- Source material:

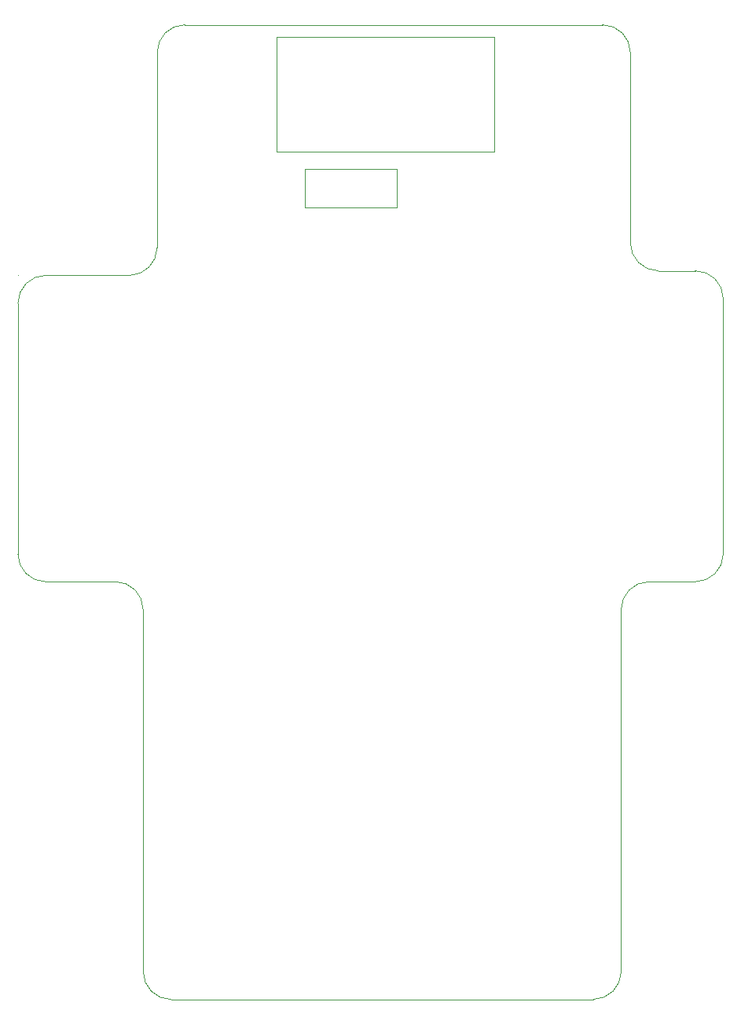
<source format=gm1>
%TF.GenerationSoftware,KiCad,Pcbnew,9.0.6*%
%TF.CreationDate,2026-01-26T22:39:46+07:00*%
%TF.ProjectId,BluetoothCar,426c7565-746f-46f7-9468-4361722e6b69,rev?*%
%TF.SameCoordinates,Original*%
%TF.FileFunction,Profile,NP*%
%FSLAX46Y46*%
G04 Gerber Fmt 4.6, Leading zero omitted, Abs format (unit mm)*
G04 Created by KiCad (PCBNEW 9.0.6) date 2026-01-26 22:39:46*
%MOMM*%
%LPD*%
G01*
G04 APERTURE LIST*
%TA.AperFunction,Profile*%
%ADD10C,0.050000*%
%TD*%
G04 APERTURE END LIST*
D10*
X99900000Y-54300000D02*
X123300000Y-54300000D01*
X123300000Y-66700000D01*
X99900000Y-66700000D01*
X99900000Y-54300000D01*
X87000000Y-56000000D02*
G75*
G02*
X90000000Y-53000000I3000000J0D01*
G01*
X75000000Y-80000000D02*
X84000000Y-80000000D01*
X134000000Y-158000000D02*
X88500000Y-158000000D01*
X85500000Y-155000000D02*
X85500000Y-116000000D01*
X137000000Y-116000000D02*
G75*
G02*
X140000000Y-113000000I3000000J0D01*
G01*
X137000000Y-155000000D02*
G75*
G02*
X134000000Y-158000000I-3000000J0D01*
G01*
X137000000Y-116000000D02*
X137000000Y-155000000D01*
X72000000Y-110000000D02*
X72000000Y-83000000D01*
X75000000Y-113000000D02*
G75*
G02*
X72000000Y-110000000I0J3000000D01*
G01*
X145000000Y-79500000D02*
G75*
G02*
X148000000Y-82500000I0J-3000000D01*
G01*
X82500000Y-113000000D02*
G75*
G02*
X85500000Y-116000000I0J-3000000D01*
G01*
X138000000Y-56000000D02*
X138000000Y-76500000D01*
X135000000Y-53000000D02*
G75*
G02*
X138000000Y-56000000I0J-3000000D01*
G01*
X141000000Y-79500000D02*
G75*
G02*
X138000000Y-76500000I0J3000000D01*
G01*
X87000000Y-77000000D02*
G75*
G02*
X84000000Y-80000000I-3000000J0D01*
G01*
X141000000Y-79500000D02*
X145000000Y-79500000D01*
X87000000Y-77000000D02*
X87000000Y-56000000D01*
X148000000Y-82500000D02*
X148000000Y-110000000D01*
X88500000Y-158000000D02*
G75*
G02*
X85500000Y-155000000I0J3000000D01*
G01*
X145000000Y-113000000D02*
X140000000Y-113000000D01*
X90000000Y-53000000D02*
X135000000Y-53000000D01*
X148000000Y-110000000D02*
G75*
G02*
X145000000Y-113000000I-3000000J0D01*
G01*
X72000000Y-83000000D02*
G75*
G02*
X75000000Y-80000000I3000000J0D01*
G01*
X82500000Y-113000000D02*
X75000000Y-113000000D01*
X102940000Y-68575000D02*
X112800000Y-68575000D01*
X112800000Y-72675000D01*
X102940000Y-72675000D01*
X102940000Y-68575000D01*
X72000000Y-80000000D02*
X72000000Y-80000000D01*
M02*

</source>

- Work task: Omitting all pictures, copy the preceding entries without any alteration.

- Answer box:
<source format=gm1>
%TF.GenerationSoftware,KiCad,Pcbnew,9.0.6*%
%TF.CreationDate,2026-01-26T22:39:46+07:00*%
%TF.ProjectId,BluetoothCar,426c7565-746f-46f7-9468-4361722e6b69,rev?*%
%TF.SameCoordinates,Original*%
%TF.FileFunction,Profile,NP*%
%FSLAX46Y46*%
G04 Gerber Fmt 4.6, Leading zero omitted, Abs format (unit mm)*
G04 Created by KiCad (PCBNEW 9.0.6) date 2026-01-26 22:39:46*
%MOMM*%
%LPD*%
G01*
G04 APERTURE LIST*
%TA.AperFunction,Profile*%
%ADD10C,0.050000*%
%TD*%
G04 APERTURE END LIST*
D10*
X99900000Y-54300000D02*
X123300000Y-54300000D01*
X123300000Y-66700000D01*
X99900000Y-66700000D01*
X99900000Y-54300000D01*
X87000000Y-56000000D02*
G75*
G02*
X90000000Y-53000000I3000000J0D01*
G01*
X75000000Y-80000000D02*
X84000000Y-80000000D01*
X134000000Y-158000000D02*
X88500000Y-158000000D01*
X85500000Y-155000000D02*
X85500000Y-116000000D01*
X137000000Y-116000000D02*
G75*
G02*
X140000000Y-113000000I3000000J0D01*
G01*
X137000000Y-155000000D02*
G75*
G02*
X134000000Y-158000000I-3000000J0D01*
G01*
X137000000Y-116000000D02*
X137000000Y-155000000D01*
X72000000Y-110000000D02*
X72000000Y-83000000D01*
X75000000Y-113000000D02*
G75*
G02*
X72000000Y-110000000I0J3000000D01*
G01*
X145000000Y-79500000D02*
G75*
G02*
X148000000Y-82500000I0J-3000000D01*
G01*
X82500000Y-113000000D02*
G75*
G02*
X85500000Y-116000000I0J-3000000D01*
G01*
X138000000Y-56000000D02*
X138000000Y-76500000D01*
X135000000Y-53000000D02*
G75*
G02*
X138000000Y-56000000I0J-3000000D01*
G01*
X141000000Y-79500000D02*
G75*
G02*
X138000000Y-76500000I0J3000000D01*
G01*
X87000000Y-77000000D02*
G75*
G02*
X84000000Y-80000000I-3000000J0D01*
G01*
X141000000Y-79500000D02*
X145000000Y-79500000D01*
X87000000Y-77000000D02*
X87000000Y-56000000D01*
X148000000Y-82500000D02*
X148000000Y-110000000D01*
X88500000Y-158000000D02*
G75*
G02*
X85500000Y-155000000I0J3000000D01*
G01*
X145000000Y-113000000D02*
X140000000Y-113000000D01*
X90000000Y-53000000D02*
X135000000Y-53000000D01*
X148000000Y-110000000D02*
G75*
G02*
X145000000Y-113000000I-3000000J0D01*
G01*
X72000000Y-83000000D02*
G75*
G02*
X75000000Y-80000000I3000000J0D01*
G01*
X82500000Y-113000000D02*
X75000000Y-113000000D01*
X102940000Y-68575000D02*
X112800000Y-68575000D01*
X112800000Y-72675000D01*
X102940000Y-72675000D01*
X102940000Y-68575000D01*
X72000000Y-80000000D02*
X72000000Y-80000000D01*
M02*

</source>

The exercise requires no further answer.